(Information given Opens)
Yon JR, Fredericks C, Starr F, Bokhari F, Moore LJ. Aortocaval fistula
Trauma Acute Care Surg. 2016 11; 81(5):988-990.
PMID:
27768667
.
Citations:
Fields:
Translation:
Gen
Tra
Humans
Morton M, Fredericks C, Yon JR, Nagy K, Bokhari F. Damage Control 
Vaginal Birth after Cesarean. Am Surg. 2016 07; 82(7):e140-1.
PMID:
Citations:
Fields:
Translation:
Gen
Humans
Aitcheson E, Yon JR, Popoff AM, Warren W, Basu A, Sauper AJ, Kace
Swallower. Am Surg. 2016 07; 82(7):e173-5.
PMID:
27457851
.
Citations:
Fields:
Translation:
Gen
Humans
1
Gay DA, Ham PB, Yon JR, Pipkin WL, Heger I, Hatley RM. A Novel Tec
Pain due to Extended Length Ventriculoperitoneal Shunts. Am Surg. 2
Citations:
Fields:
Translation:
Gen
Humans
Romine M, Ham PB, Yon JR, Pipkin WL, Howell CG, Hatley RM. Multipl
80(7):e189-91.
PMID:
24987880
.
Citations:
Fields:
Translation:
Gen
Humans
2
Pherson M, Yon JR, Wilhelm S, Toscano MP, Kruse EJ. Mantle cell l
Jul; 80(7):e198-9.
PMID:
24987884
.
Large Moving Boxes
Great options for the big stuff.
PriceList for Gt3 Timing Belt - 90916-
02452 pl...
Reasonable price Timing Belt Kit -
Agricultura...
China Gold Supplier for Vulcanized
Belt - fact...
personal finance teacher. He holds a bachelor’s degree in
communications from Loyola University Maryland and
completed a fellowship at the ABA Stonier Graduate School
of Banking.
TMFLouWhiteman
(Information given Closes)
Problem statement: All lines in the data that contain the word "Bokhari" should be copied.

Answer section:
Yon JR, Fredericks C, Starr F, Bokhari F, Moore LJ. Aortocaval fistula
Morton M, Fredericks C, Yon JR, Nagy K, Bokhari F. Damage Control 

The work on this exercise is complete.